If a line in the entries below includes "Иванов", show that line.
(Beginning of DATA FOR THIS TASK)
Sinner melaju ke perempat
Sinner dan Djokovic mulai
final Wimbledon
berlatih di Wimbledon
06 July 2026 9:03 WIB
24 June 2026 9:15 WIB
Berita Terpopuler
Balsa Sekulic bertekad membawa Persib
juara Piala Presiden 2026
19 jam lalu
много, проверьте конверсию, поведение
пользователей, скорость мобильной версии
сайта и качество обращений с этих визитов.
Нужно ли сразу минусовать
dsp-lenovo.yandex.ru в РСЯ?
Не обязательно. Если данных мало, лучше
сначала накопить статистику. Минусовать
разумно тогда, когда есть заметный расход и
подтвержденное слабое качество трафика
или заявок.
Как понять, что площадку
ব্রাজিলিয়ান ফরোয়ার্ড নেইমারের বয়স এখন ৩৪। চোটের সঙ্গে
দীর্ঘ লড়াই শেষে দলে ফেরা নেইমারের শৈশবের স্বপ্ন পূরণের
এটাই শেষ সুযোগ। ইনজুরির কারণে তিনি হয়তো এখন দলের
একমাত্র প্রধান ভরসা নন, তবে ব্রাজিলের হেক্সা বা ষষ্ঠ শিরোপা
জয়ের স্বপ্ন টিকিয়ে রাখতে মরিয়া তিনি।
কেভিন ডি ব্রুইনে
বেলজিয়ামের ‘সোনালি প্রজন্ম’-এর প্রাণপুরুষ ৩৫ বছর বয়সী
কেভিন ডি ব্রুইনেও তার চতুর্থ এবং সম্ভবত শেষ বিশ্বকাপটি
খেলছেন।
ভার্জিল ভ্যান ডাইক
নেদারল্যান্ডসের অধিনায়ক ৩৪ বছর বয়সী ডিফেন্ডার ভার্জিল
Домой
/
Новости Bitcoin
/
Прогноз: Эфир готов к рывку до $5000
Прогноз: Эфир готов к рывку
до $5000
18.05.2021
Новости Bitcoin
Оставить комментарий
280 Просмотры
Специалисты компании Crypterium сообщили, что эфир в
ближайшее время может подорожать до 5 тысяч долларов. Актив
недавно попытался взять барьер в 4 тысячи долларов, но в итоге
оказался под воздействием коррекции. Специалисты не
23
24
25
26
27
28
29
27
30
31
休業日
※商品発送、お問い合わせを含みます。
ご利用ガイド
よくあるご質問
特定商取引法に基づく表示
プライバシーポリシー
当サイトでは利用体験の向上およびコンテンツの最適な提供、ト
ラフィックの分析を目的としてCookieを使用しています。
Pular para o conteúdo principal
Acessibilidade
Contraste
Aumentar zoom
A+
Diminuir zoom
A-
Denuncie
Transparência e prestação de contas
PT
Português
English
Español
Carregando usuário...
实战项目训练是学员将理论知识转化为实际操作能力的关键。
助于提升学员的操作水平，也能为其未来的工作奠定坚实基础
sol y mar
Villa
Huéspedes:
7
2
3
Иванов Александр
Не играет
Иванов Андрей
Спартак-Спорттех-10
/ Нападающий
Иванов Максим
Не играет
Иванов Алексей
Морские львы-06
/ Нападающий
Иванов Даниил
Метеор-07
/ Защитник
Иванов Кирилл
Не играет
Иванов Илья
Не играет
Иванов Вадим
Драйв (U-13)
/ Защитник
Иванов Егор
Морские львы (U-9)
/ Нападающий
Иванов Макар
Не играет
(End of DATA FOR THIS TASK)
- ANSWER -
Иванов Александр
Иванов Андрей
Иванов Максим
Иванов Алексей
Иванов Даниил
Иванов Кирилл
Иванов Илья
Иванов Вадим
Иванов Егор
Иванов Макар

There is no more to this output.